01. ¡Qué fácil era morirse para algunos! Bastaba con que viniera un tren malvado, y listo. ¡Y qué difícil era ir al cielo para mí! Todo el mundo me sujetaba las piernas y no me dejaban ir.
02. Abrió los ojos y miro a quien tenía a su lado, un anciano de cabellos blancos y rostro muy sereno, pensó que ese rostro daría un bello dibujo, porque el sol brillaba más en sus cabellos y creaba más luz en sus ojos cansados...
03. Si había lluvia, él se encogía más en su tristeza y no tenía deseos de hacer nada. Hasta parecía que la pereza se pegaba en la punta de cada dedo de su monotonía, y la hamaca – red del alma se armaba en los ganchos de la indiferencia.
04. El anciano volvió a hablar, pero pedro permanecía con los ojos cerrados. -También yo quiero mucho a esta plaza de la república. Sus palomas, sus árboles, los viejos plátanos que mueren día a día, sus criaturas. Y, sobre todo, el palacio japonés.
05. ¿No cree en los motivos, en la inspiración? -En verdad, ni en mí mismo creo. Parece que no deseara nada más. Que hubiera llegado al punto máximo sin realizar nada, a no ser...- ¿Qué? -Haber alcanzado el límite de la mediocridad... Solamente eso.
06. ¿Qué edad tienes, Tetsuo? Tu sabiduría me confunde. -Ocho años, a pesar de que mi fragilidad me hace aparentar menos, ¿No? Pero no importa: la verdad es que tengo ochenta, ochocientos, quizá más de ocho mil años; Es decir, la misma edad del primer hombre.
07. La casa se fue vistiendo de silencio, como si la muerte tuviese pasos de seda.
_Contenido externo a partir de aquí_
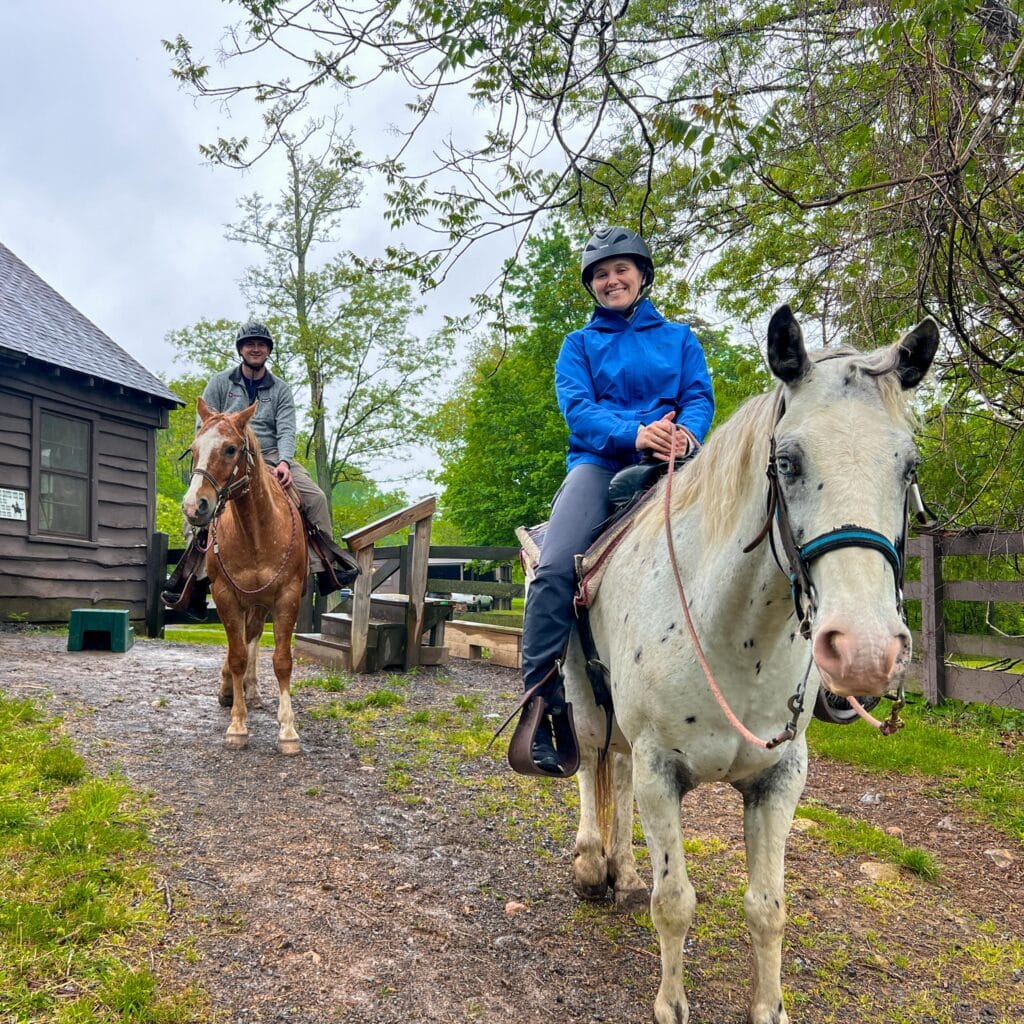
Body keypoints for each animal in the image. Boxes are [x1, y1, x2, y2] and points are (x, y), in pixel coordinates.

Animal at [182, 395, 307, 757]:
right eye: (193, 449)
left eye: (230, 449)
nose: (193, 506)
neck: (256, 532)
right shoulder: (225, 596)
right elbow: (236, 655)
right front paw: (237, 726)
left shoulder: (286, 598)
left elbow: (281, 660)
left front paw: (288, 731)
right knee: (240, 643)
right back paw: (233, 690)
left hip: (261, 603)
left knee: (252, 637)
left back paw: (252, 692)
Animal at [561, 305, 937, 1024]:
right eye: (786, 461)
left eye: (908, 466)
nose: (866, 650)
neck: (733, 637)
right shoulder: (661, 772)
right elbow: (675, 903)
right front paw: (672, 1005)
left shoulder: (778, 780)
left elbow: (768, 909)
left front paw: (769, 1008)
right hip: (584, 695)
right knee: (593, 763)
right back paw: (594, 864)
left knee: (613, 772)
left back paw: (623, 867)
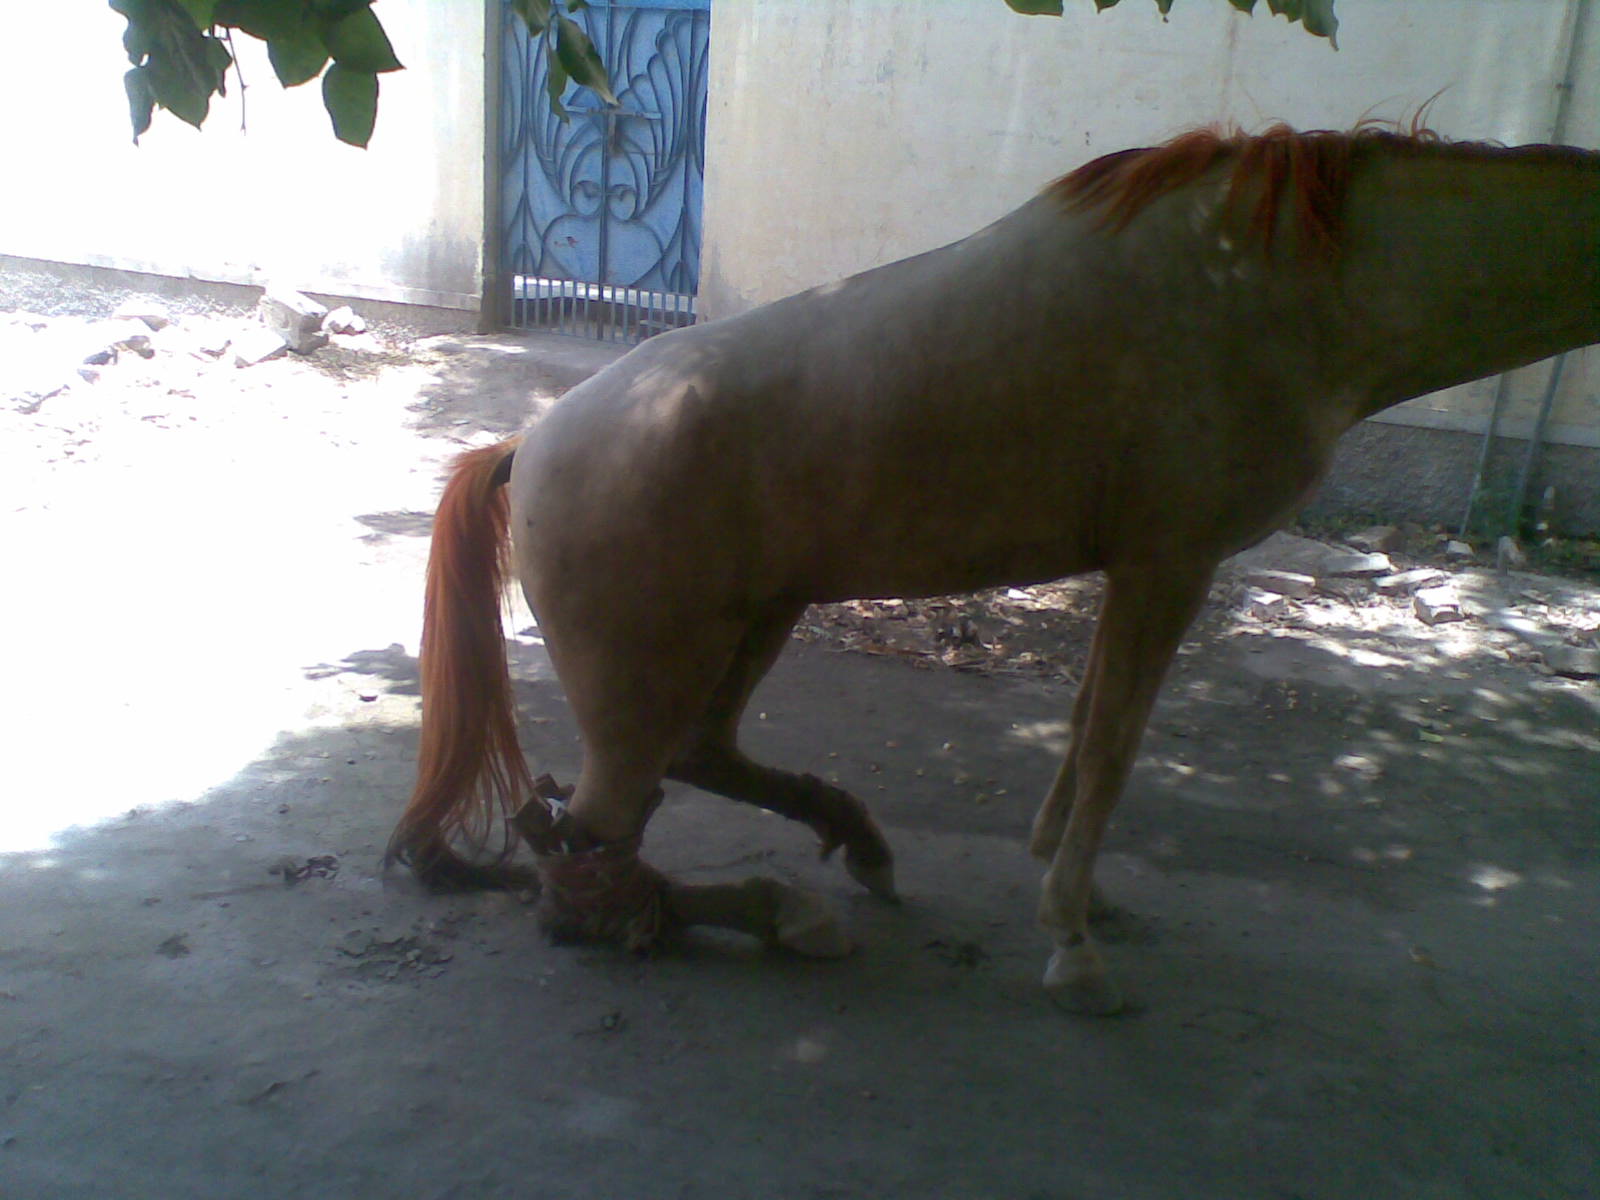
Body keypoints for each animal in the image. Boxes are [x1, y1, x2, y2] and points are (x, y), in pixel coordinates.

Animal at [388, 124, 1600, 1014]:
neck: (1284, 286)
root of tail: (529, 446)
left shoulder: (1138, 568)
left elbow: (1089, 724)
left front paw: (1077, 891)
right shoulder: (1171, 561)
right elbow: (1112, 748)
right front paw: (1075, 946)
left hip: (760, 619)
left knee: (695, 765)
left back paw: (854, 852)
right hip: (644, 688)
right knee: (588, 873)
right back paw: (787, 913)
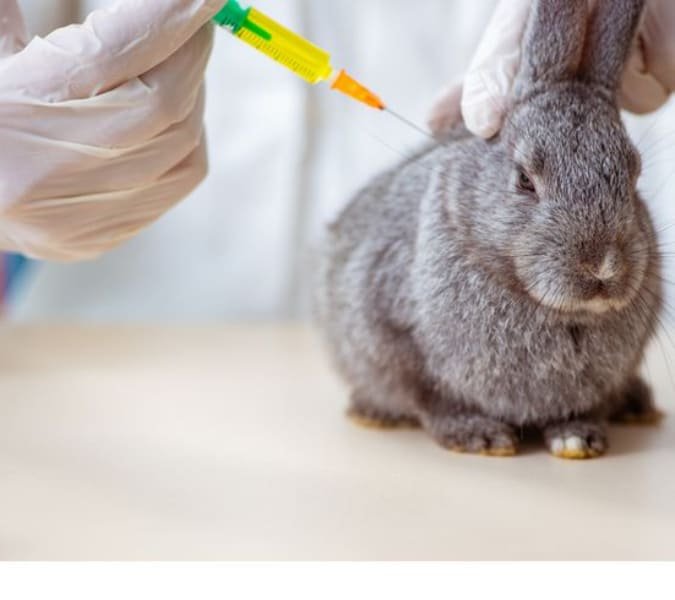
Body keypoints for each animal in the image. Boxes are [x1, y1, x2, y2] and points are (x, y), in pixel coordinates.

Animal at [315, 0, 664, 459]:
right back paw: (370, 413)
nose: (603, 267)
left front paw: (578, 438)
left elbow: (583, 407)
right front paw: (479, 436)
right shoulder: (389, 328)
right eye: (525, 180)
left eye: (634, 175)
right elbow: (429, 396)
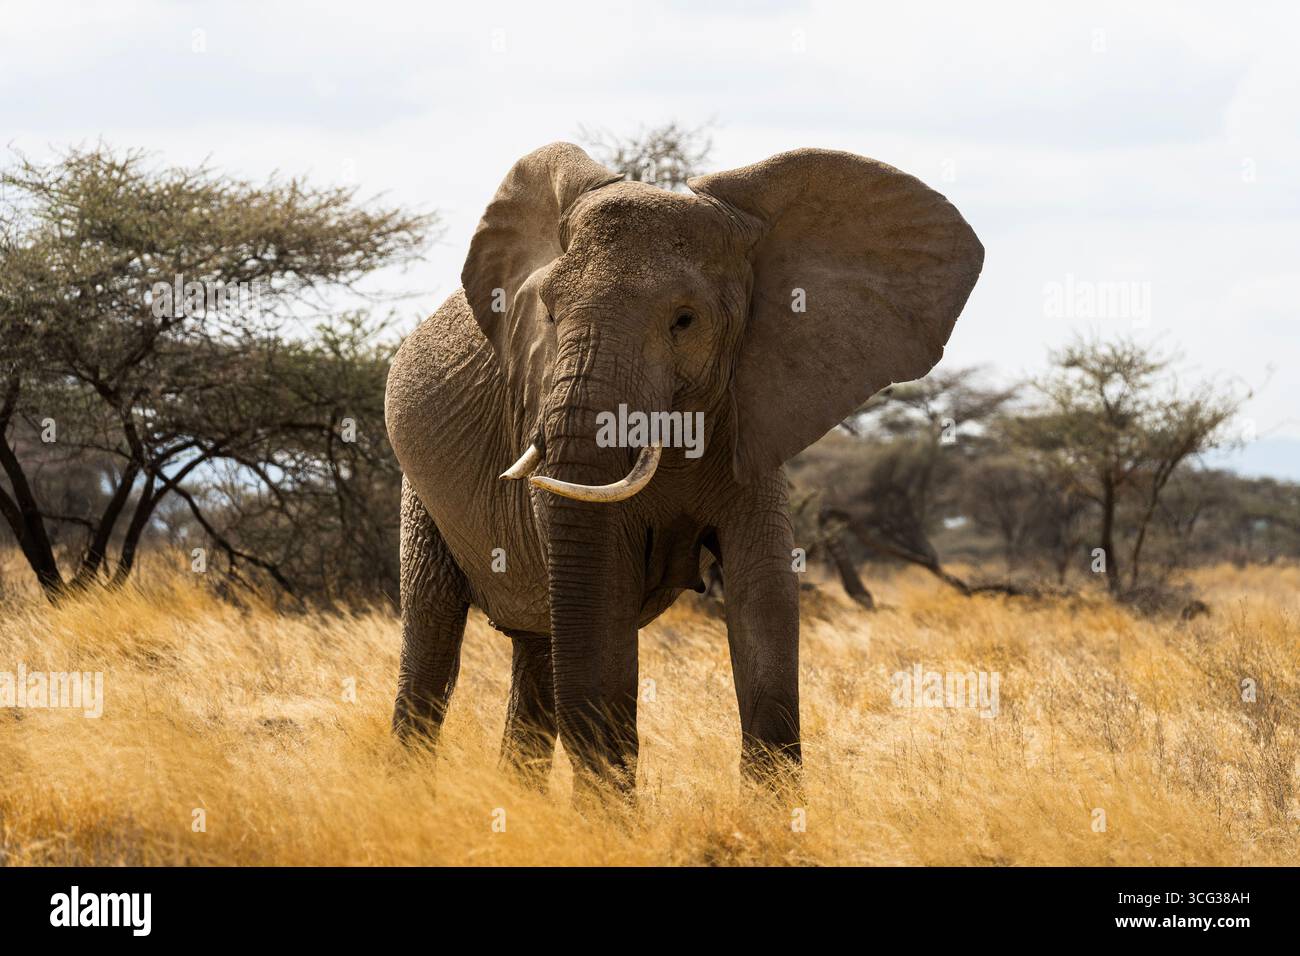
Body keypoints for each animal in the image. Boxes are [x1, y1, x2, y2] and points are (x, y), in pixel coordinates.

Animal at [384, 142, 983, 793]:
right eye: (549, 312)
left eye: (685, 320)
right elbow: (604, 602)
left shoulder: (754, 413)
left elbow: (764, 595)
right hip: (418, 495)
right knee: (434, 639)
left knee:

No hacían ruido. Todo el mundo hablaba en voz baja. Mamá se quedaba casi toda la noche cerca de mí. Pero yo no me olvidaba de él. De sus carcajadas. De su diferente pronunciación. Hasta los gritos de los grillos, allá fuera, imitaban el trac, trac de su barba. No podía dejar de pensar en él. Ahora ya sabía lo que era el dolor. Dolor no de recibir golpes hasta desmayarse. No de cortarse el pie con un pedazo de vidrio y recibir puntos en la farmacia. Dolor era eso que llenaba todo el corazón, con lo que la gente tenía que morirse, sin poder contarle a nadie el secreto. Dolor era lo que me daba esa debilidad en los brazos, en la cabeza, hasta en el deseo de dar vuelta la cabeza en la almohada.